**Textauszug**
>>>>>

Mehr als 200 Bücher hat der empathische Universalist Trumler bisher publiziert.

Foto: Gregor Auenhammer

Das entschieden Charakteristische dieser Welt ist ihre Vergänglichkeit", konstatierte Franz Kafka. Insofern könnte man des Fotografen Gerhard Trumler OEuvre als kafkaesk beschreiben. Denn exakt mit diesem Charakteristischen beschäftigt sich Trumler zeit seines Lebens. Mit der Vergänglichkeit des Lebens, mit der Vergänglichkeit per se, mit der Vergänglichkeit der Dinge des Alltags im Speziellen – aber nicht in Form larmoyanten Verklärens, sondern in kunstvoller Art sanften Bewahrens. Nicht im Sinne der Erinnerung melancholisch-nostalgischen Charakters, sondern im Sinne des kollektiven GedächtnisVerwahrens, des Erhaltens für die, die nach uns sind.

Als sensibler Seismograf bewahrt der in Wien Geborene, abwechselnd im Waldviertel und in der Bundeshauptstadt Lebende Dinge und Stimmungen vor dem Übersehen und Vergehen. Als unermüdlicher Chronist des "Verloren-Gehenden", Bewahrer des "In-Vergessenheit-Geratenden", als Anwalt des zu Unrecht Missachteten, Unscheinbaren hat Trumler es sich zur Aufgabe gemacht, Erinnerungsarbeit zu leisten.

<<<<<

**Rohdaten**

>>>>>

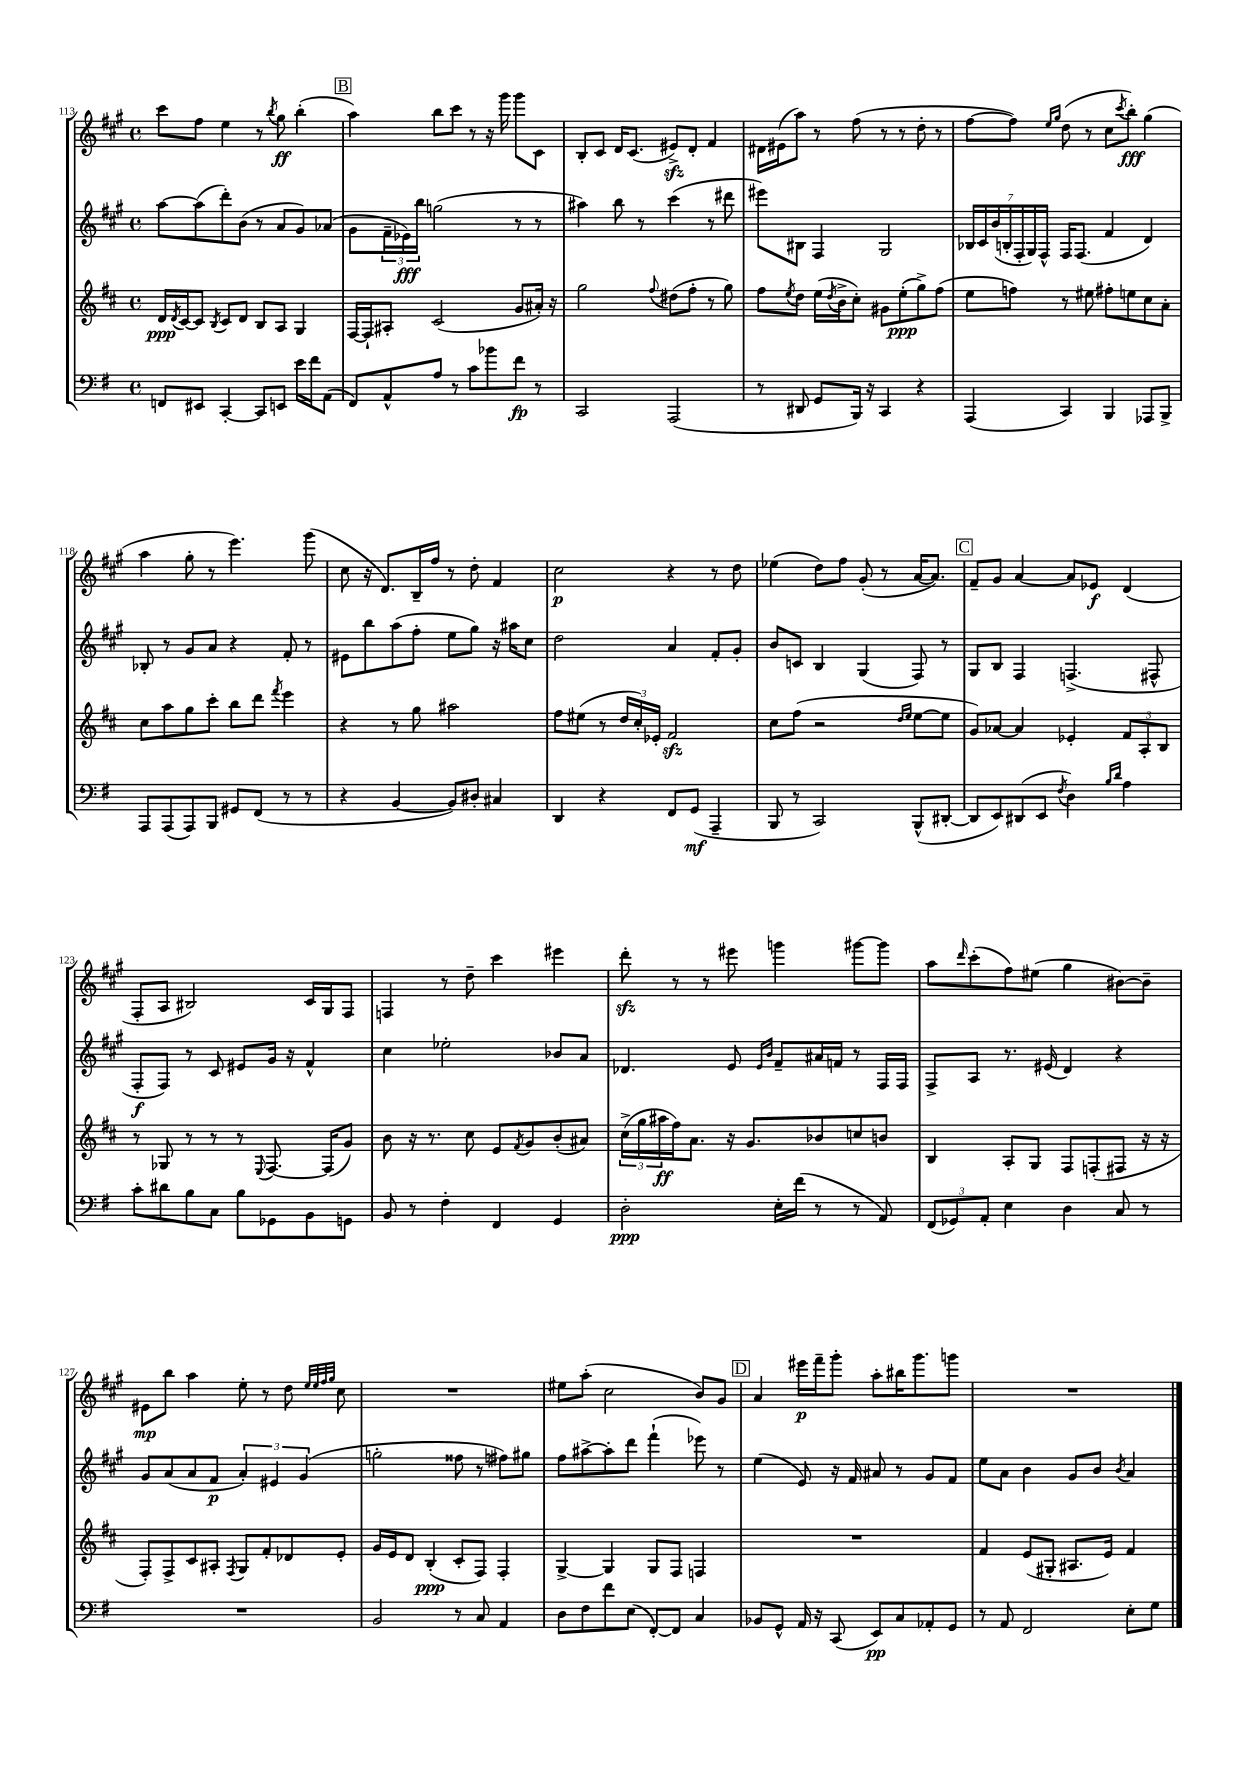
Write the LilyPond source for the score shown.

<<<<<

**Aufgaben**
a) Übertragen Sie den Satz „Denn exakt mit diesem Charakteristischen beschäftigt sich Trumler zeit seines Lebens.“ aus dem Textauszug ins Englische.
b) Fassen Sie bitte den Absatz im Textauszug, der mit „Als sensibler Seismograf“ beginnt, als kurze Stichpunktliste zusammen, ohne seine wesentlichen Fakten zu verlieren.
Für die Bearbeitung zählt allein der Textauszug, nicht das Material.

**Antworten pro Aufgabe**
a) For it is precisely this characteristic that Trumler has been occupied with all his life.

b)
- Trumler ist in Wien geboren und lebt abwechselnd im Waldviertel und in der Bundeshauptstadt.
- Er bewahrt Dinge und Stimmungen davor, übersehen zu werden und zu vergehen.
- Er gilt als Chronist des „Verloren-Gehenden“, Bewahrer des „In-Vergessenheit-Geratenden“ und Anwalt des zu Unrecht Missachteten, Unscheinbaren.
- Er hat es sich zur Aufgabe gemacht, Erinnerungsarbeit zu leisten.